Ranking the players who land near the bottom of our Top 25 Under 25 is never an easy task. All of them have a problem (or two) in their games that make them a long shot to ever play at the NHL level. And making things worse we haven't seen many of them play anywhere other than training camp against similarly unattractive prospects, or maybe a game or two on TV. With that type of viewing it's hard to get a feel for the player. A lot of the ranking comes down to numbers and scouting reports because it's all we have. That's not the case with Mark Arcobello; no, the man we ranked at 22nd has a history in NHL.
|Rank||Player||DOB||Drafted||Alan ||Ben ||Bruce ||DB ||Derek ||JW||Michael||Ryan||Scott|
Okay, an NHL history might have been over stating it just a touch. He's played in the NHL. One game. 18 minutes and 15 seconds. But for a player listed at 5'9" and 165lbs, who was undrafted out of Yale University, that's 18 minutes and 15 seconds more than most people thought he'd ever play in the NHL. And if he never returns he'll become the sixth player in NHL history to play just one game in the league, playing that game as a member of the Oilers which is more than I will ever do. But landing at number 22 in our rankings, and with the uncertainty down the middle for the Oilers to start the season, there is chance that we haven't seen the last of Arcobello just yet.

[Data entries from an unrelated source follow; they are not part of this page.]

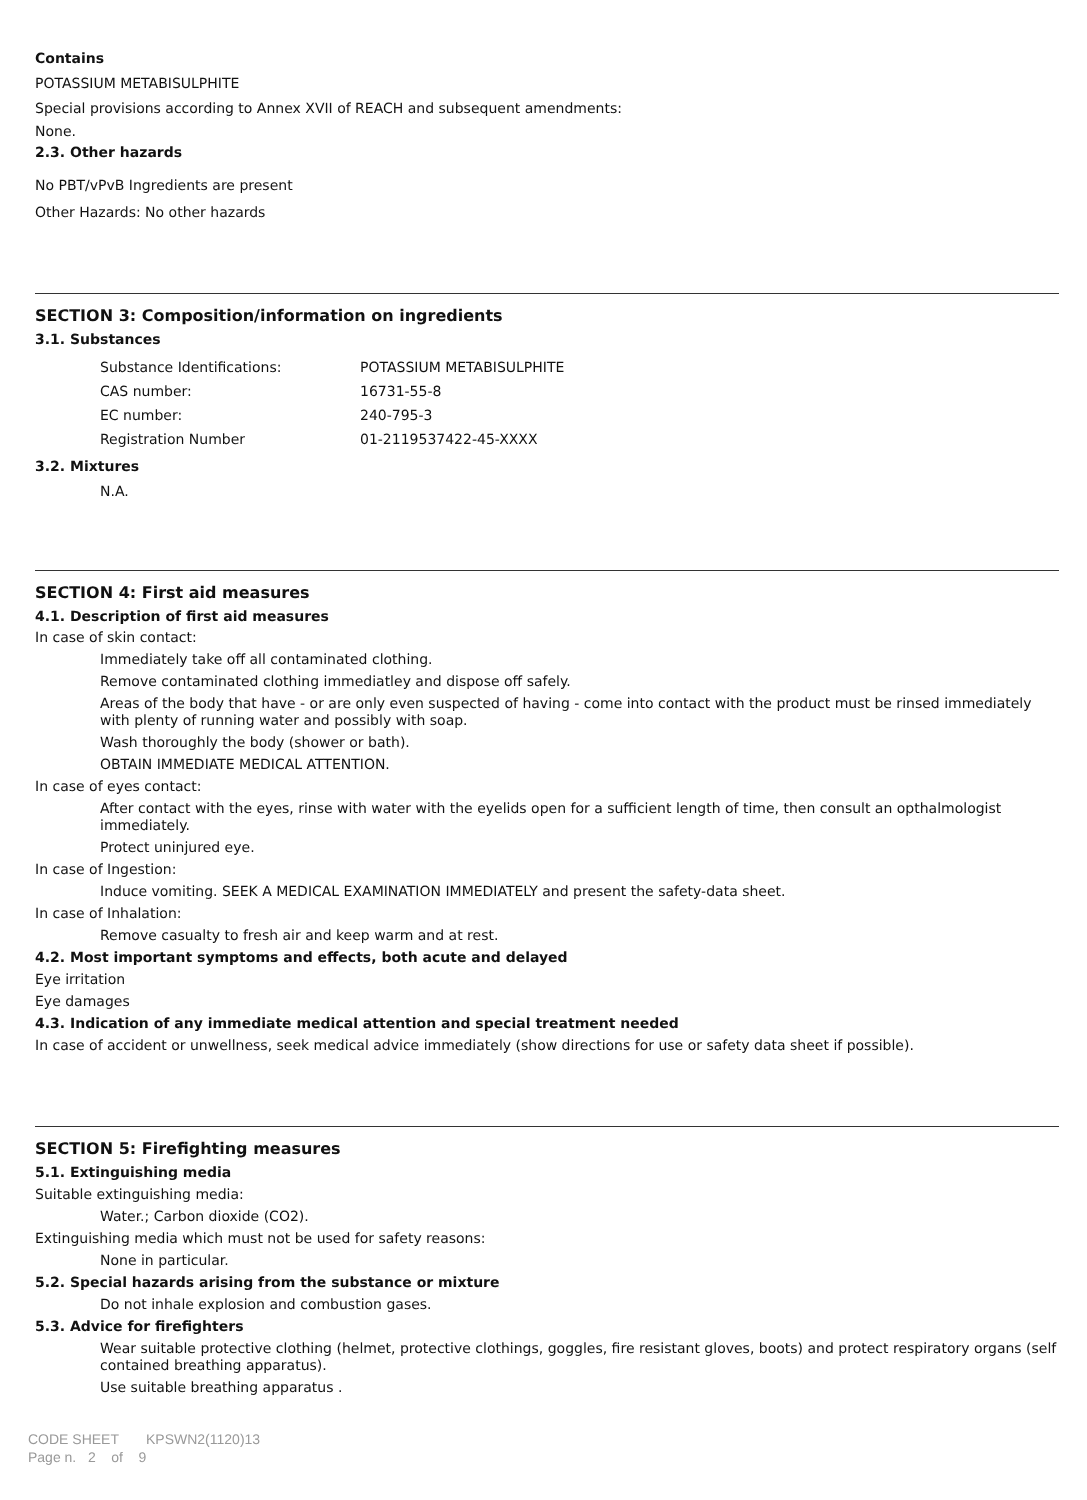Contains
POTASSIUM METABISULPHITE
Special provisions according to Annex XVII of REACH and subsequent amendments:
None.
2.3. Other hazards
No PBT/vPvB Ingredients are present
Other Hazards: No other hazards
SECTION 3: Composition/information on ingredients
3.1. Substances
| Substance Identifications: | POTASSIUM METABISULPHITE |
| CAS number: | 16731-55-8 |
| EC number: | 240-795-3 |
| Registration Number | 01-2119537422-45-XXXX |
3.2. Mixtures
N.A.
SECTION 4: First aid measures
4.1. Description of first aid measures
In case of skin contact:
Immediately take off all contaminated clothing.
Remove contaminated clothing immediatley and dispose off safely.
Areas of the body that have - or are only even suspected of having - come into contact with the product must be rinsed immediately with plenty of running water and possibly with soap.
Wash thoroughly the body (shower or bath).
OBTAIN IMMEDIATE MEDICAL ATTENTION.
In case of eyes contact:
After contact with the eyes, rinse with water with the eyelids open for a sufficient length of time, then consult an opthalmologist immediately.
Protect uninjured eye.
In case of Ingestion:
Induce vomiting. SEEK A MEDICAL EXAMINATION IMMEDIATELY and present the safety-data sheet.
In case of Inhalation:
Remove casualty to fresh air and keep warm and at rest.
4.2. Most important symptoms and effects, both acute and delayed
Eye irritation
Eye damages
4.3. Indication of any immediate medical attention and special treatment needed
In case of accident or unwellness, seek medical advice immediately (show directions for use or safety data sheet if possible).
SECTION 5: Firefighting measures
5.1. Extinguishing media
Suitable extinguishing media:
Water.; Carbon dioxide (CO2).
Extinguishing media which must not be used for safety reasons:
None in particular.
5.2. Special hazards arising from the substance or mixture
Do not inhale explosion and combustion gases.
5.3. Advice for firefighters
Wear suitable protective clothing (helmet, protective clothings, goggles, fire resistant gloves, boots) and protect respiratory organs (self contained breathing apparatus).
Use suitable breathing apparatus .
CODE SHEET KPSWN2(1120)13
Page n. 2 of 9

Arcobello led the Barons in scoring last season, and in my viewings of him I thought he had a pretty well rounded offensive game; his skating, passing, and shot all looked quite strong. It's this offence that makes him so valuable to the Barons and an emergency call up option for the Oilers. Arcobello looked very much out of place in his one NHL game, but his being dropped into the deep end on the Oilers' top line between Taylor Hall and Jordan Eberle probably didn't help very much. An extended audition in a more appropriate role would probably tell us a lot more about him as an NHL player.
It's clear he has some offensive upside to his game, what isn't clear is if he can handle a more defensive role at the NHL level. Despite one game of evidence to the contrary, Arcobello is not a top line forward, he's a bottom six guy. He can take a shot and make a pass, that much we know. If he can hold his own defensively and kill a penalty or two, then we might just have a useful bottom six NHL player. He would be breaking the mould of the bottom six player just a bit, but useful comes in all shapes and sizes.
The problem for Arcobello will finding the time to develop those skills when he is constantly being challenged for ice time by the next wave of Oilers prospects. Arcobello - who will turn 25 before the start of the season - managed to stay ahead of that next wave last season and was rewarded with a new contract last month so the team certainly sees value in him. Ryan Nugent-Hopkins missing time at the start of the season would be a bad thing for the Oilers. But it might be what Arcobello needs to get his foot in the door. He's a great story, and if he's still around Edmonton when training camp ends I will certainly be pulling for him.